§ DATA SUPPLIED

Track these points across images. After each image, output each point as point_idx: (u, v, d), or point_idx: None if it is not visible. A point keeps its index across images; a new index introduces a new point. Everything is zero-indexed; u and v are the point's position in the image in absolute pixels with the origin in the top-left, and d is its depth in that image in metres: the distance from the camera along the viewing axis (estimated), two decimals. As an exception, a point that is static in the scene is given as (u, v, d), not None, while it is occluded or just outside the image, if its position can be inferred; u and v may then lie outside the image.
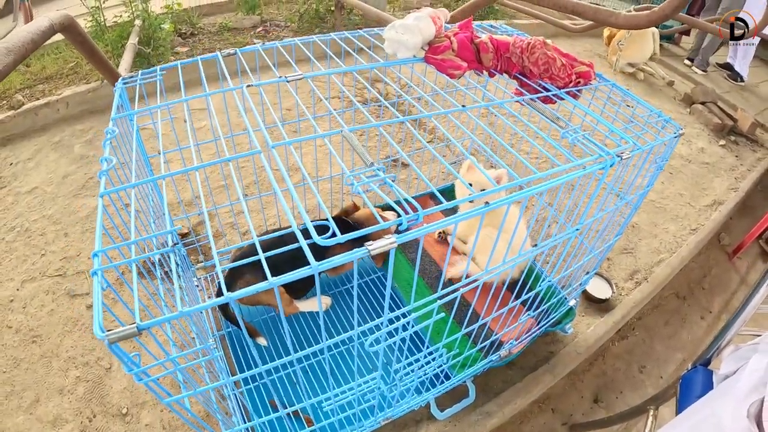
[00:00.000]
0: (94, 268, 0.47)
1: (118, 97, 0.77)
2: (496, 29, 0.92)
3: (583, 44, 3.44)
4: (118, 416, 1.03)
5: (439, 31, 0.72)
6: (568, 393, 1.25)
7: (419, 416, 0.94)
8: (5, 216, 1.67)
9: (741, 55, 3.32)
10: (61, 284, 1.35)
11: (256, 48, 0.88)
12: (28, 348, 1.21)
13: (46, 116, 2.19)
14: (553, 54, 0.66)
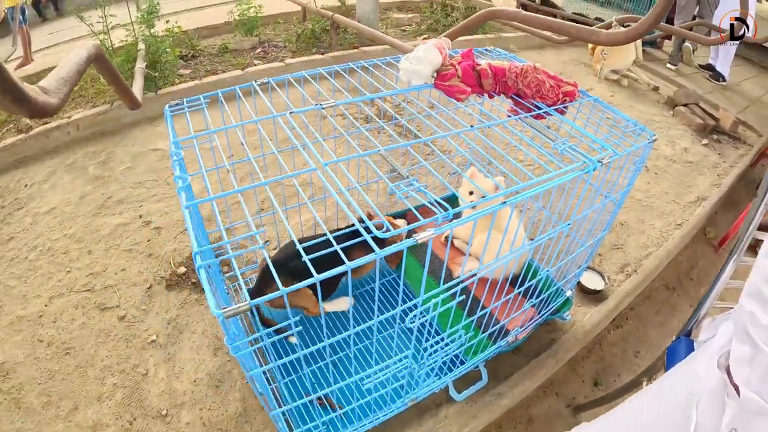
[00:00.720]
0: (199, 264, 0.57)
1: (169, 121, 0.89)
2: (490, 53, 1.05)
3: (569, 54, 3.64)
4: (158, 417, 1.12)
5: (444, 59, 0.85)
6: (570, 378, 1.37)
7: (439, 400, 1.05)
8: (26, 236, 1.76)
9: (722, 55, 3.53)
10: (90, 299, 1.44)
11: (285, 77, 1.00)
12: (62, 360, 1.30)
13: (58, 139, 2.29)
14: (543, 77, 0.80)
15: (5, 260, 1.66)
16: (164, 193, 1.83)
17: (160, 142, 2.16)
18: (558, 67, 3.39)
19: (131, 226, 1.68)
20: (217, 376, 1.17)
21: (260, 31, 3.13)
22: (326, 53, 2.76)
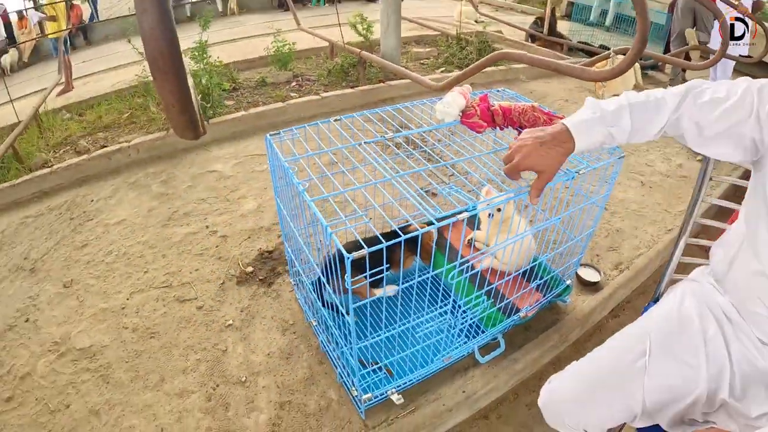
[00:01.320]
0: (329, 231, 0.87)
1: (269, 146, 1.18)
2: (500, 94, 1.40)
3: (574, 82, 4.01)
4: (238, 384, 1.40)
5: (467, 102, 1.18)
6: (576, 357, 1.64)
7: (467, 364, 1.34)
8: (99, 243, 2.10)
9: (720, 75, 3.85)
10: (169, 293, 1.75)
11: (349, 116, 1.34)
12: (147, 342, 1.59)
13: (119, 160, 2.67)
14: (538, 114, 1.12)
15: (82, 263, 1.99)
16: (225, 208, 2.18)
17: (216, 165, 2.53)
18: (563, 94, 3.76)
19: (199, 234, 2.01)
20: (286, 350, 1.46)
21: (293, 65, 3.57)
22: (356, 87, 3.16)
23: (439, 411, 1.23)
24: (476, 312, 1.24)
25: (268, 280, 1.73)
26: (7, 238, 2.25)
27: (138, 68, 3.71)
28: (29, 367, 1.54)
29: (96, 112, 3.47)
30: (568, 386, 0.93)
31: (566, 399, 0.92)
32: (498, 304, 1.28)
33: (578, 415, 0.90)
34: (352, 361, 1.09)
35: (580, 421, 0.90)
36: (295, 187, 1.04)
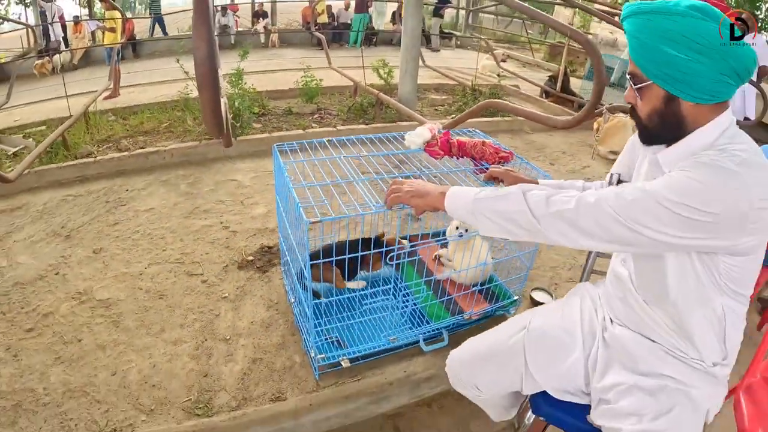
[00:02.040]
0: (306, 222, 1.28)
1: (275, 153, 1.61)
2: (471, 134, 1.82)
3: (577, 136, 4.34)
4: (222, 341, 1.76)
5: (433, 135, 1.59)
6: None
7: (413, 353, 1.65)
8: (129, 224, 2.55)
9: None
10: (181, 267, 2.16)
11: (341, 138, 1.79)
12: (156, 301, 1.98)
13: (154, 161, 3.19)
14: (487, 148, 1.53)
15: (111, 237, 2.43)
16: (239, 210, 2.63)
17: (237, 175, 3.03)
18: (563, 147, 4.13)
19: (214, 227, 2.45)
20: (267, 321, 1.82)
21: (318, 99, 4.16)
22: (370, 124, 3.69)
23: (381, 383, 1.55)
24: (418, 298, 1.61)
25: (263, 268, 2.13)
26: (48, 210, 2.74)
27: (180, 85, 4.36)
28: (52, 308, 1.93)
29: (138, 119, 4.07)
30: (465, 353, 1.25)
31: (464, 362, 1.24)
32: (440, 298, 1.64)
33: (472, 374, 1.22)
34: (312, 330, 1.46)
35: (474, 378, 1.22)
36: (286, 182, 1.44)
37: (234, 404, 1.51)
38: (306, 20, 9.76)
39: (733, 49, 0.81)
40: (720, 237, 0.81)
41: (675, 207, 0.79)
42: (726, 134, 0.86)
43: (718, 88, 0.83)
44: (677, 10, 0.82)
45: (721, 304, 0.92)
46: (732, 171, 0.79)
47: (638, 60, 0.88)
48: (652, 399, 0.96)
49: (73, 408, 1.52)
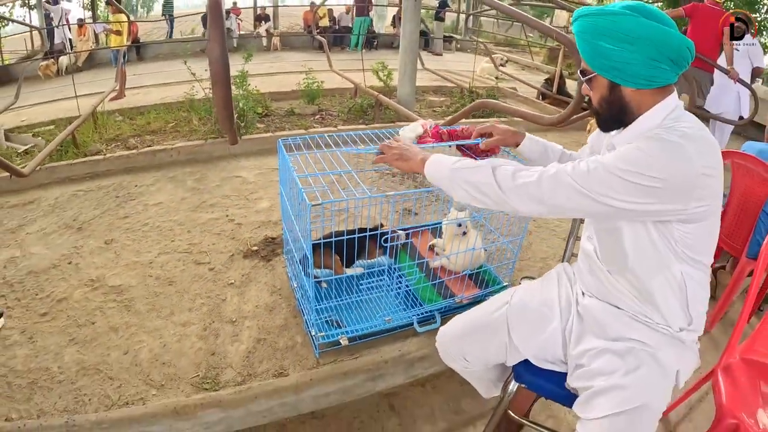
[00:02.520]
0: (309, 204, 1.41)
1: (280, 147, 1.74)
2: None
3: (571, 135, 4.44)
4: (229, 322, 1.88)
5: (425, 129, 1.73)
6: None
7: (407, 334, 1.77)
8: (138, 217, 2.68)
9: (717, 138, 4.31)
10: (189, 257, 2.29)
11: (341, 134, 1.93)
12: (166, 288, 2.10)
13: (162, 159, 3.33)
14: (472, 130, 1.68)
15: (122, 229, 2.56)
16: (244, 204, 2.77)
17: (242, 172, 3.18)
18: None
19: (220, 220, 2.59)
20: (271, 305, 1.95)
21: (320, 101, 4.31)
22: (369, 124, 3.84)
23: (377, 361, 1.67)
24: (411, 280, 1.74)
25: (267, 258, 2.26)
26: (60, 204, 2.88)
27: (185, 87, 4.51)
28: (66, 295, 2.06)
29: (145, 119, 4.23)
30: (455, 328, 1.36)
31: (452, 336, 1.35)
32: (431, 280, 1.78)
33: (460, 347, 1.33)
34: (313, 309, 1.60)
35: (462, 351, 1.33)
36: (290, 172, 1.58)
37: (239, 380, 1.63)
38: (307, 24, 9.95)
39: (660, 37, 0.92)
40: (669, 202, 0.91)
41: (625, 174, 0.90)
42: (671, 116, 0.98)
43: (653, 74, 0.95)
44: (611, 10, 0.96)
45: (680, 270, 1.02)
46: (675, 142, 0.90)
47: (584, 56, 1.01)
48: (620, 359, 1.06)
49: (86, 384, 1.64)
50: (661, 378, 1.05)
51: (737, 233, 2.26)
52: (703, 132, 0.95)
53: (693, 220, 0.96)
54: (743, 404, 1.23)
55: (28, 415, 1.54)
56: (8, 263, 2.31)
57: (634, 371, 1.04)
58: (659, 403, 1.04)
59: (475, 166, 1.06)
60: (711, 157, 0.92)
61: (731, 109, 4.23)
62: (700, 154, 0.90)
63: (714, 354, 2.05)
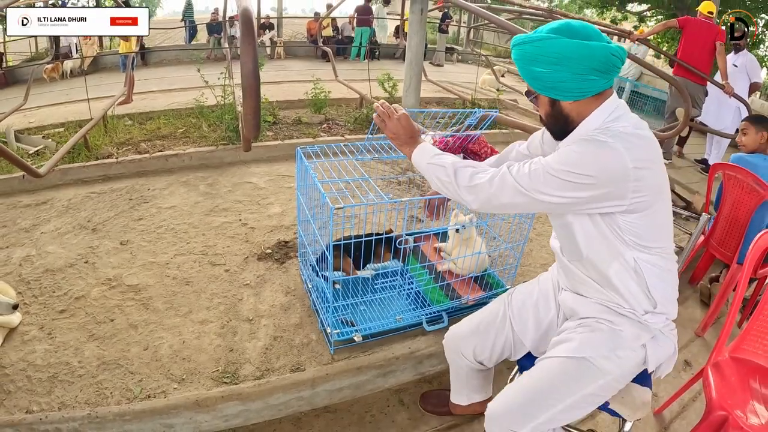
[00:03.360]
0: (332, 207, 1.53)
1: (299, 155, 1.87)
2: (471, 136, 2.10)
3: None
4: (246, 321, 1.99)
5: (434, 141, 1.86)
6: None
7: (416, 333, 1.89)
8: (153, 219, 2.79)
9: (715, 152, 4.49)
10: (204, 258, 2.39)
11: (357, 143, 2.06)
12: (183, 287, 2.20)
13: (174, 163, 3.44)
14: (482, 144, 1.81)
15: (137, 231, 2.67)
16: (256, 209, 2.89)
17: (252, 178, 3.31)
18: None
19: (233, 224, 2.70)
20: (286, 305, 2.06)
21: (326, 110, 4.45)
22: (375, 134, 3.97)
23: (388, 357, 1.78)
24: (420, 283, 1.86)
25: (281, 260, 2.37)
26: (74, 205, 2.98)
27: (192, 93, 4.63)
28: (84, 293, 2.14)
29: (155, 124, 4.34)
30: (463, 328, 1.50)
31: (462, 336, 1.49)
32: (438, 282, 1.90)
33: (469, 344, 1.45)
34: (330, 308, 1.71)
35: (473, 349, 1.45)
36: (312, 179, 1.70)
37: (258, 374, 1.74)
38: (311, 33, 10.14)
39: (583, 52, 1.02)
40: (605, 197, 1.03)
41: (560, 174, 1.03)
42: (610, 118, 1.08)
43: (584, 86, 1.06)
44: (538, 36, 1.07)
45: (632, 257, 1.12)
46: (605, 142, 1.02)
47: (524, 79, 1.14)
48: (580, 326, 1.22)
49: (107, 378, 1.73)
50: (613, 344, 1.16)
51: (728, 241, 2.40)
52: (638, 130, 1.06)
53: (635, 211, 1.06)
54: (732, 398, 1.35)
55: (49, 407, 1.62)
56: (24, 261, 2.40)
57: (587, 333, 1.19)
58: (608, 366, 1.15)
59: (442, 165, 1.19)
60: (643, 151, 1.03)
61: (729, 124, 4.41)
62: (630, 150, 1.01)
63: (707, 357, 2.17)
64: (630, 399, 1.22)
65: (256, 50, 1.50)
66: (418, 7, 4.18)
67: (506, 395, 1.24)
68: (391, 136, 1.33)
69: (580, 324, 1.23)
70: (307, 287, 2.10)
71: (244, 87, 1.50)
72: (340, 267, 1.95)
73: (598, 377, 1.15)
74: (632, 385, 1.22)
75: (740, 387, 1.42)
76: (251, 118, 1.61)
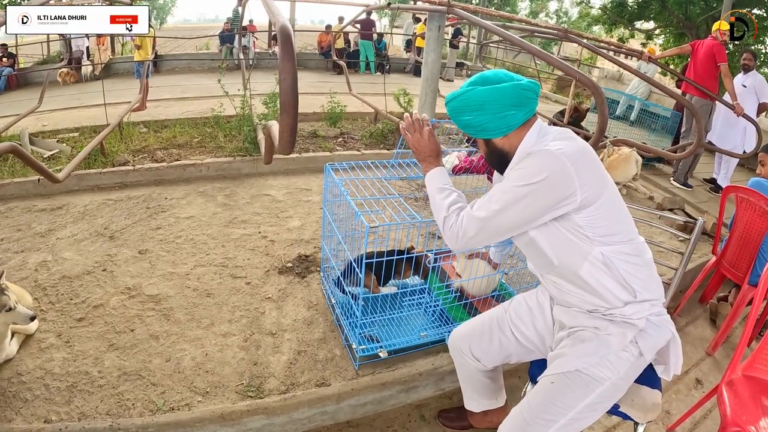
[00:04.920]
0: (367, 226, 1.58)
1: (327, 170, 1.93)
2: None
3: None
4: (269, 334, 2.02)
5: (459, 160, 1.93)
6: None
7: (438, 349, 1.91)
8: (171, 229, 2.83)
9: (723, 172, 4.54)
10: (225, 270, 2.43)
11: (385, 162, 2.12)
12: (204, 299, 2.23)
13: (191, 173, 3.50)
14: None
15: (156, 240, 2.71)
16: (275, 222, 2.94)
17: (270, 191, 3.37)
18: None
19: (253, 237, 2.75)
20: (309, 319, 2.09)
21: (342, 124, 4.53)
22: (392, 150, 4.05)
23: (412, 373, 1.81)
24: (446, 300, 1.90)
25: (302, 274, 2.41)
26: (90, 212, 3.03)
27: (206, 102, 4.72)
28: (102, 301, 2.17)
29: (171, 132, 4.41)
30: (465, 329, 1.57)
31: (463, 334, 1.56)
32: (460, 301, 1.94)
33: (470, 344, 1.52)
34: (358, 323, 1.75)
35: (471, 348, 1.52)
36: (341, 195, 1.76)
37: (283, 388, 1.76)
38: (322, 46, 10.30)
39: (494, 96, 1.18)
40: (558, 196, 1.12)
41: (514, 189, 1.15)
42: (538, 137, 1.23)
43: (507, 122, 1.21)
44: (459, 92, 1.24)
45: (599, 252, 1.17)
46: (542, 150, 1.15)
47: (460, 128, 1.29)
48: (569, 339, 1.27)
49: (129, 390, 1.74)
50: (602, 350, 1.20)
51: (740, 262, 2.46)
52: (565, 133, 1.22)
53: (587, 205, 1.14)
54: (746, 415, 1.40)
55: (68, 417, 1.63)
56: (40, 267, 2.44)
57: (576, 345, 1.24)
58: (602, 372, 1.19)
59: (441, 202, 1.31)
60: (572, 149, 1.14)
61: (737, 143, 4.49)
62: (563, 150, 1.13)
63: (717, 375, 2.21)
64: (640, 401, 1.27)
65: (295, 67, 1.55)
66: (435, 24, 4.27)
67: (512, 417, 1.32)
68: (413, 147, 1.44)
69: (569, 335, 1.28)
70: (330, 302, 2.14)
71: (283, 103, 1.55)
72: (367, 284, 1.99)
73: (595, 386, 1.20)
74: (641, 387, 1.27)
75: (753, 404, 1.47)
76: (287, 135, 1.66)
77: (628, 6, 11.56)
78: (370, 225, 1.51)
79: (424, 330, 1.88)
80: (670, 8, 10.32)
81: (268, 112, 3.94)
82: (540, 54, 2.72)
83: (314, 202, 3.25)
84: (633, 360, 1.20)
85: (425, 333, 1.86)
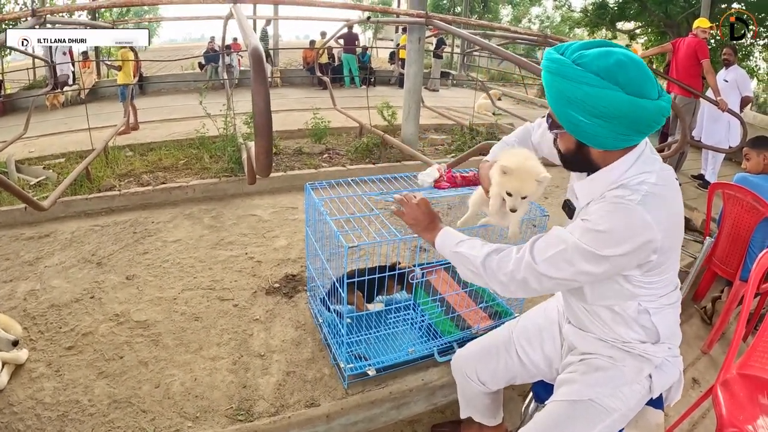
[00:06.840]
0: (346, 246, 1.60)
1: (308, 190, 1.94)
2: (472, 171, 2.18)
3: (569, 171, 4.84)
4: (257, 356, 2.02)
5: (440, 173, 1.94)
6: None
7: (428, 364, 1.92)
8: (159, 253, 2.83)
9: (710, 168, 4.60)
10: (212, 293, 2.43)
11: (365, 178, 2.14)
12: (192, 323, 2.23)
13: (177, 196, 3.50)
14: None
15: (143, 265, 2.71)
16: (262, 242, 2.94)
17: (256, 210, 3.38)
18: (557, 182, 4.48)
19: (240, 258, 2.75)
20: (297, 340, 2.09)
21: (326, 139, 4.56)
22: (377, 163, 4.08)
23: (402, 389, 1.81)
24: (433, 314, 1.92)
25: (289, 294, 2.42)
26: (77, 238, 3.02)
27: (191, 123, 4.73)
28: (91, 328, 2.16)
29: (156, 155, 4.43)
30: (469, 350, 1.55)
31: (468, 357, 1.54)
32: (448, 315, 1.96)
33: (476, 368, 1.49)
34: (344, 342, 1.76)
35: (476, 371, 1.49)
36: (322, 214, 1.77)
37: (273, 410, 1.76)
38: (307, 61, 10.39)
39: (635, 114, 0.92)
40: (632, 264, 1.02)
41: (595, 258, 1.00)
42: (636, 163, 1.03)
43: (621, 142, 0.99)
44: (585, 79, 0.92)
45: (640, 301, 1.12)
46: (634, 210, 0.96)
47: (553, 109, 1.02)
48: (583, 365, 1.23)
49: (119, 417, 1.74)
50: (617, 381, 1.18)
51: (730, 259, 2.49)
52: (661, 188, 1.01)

§ EXERCISE DETAILS
Reproduce exactly, and only, the lines from the opening line of the listing above through the line holding "[00:00.000]", minus the pictures.

§ ANSWER SECTION
Track these points across images. After each image, output each point as point_idx: (u, v, d), or point_idx: None if it is not visible. A point keeps its index across images; a new index introduces a new point. Everything is zero-indexed; u and v are the point's position in the image in absolute pixels with the origin in the top-left, and d is its depth in that image in metres: the distance from the camera along the viewing axis (estimated), two decimals. As an exception, a point that is static in the scene is given as (u, v, d), not None, while it is occluded or just outside the image, if its position can be inferred; u and v may then lie outside the image.
[00:00.000]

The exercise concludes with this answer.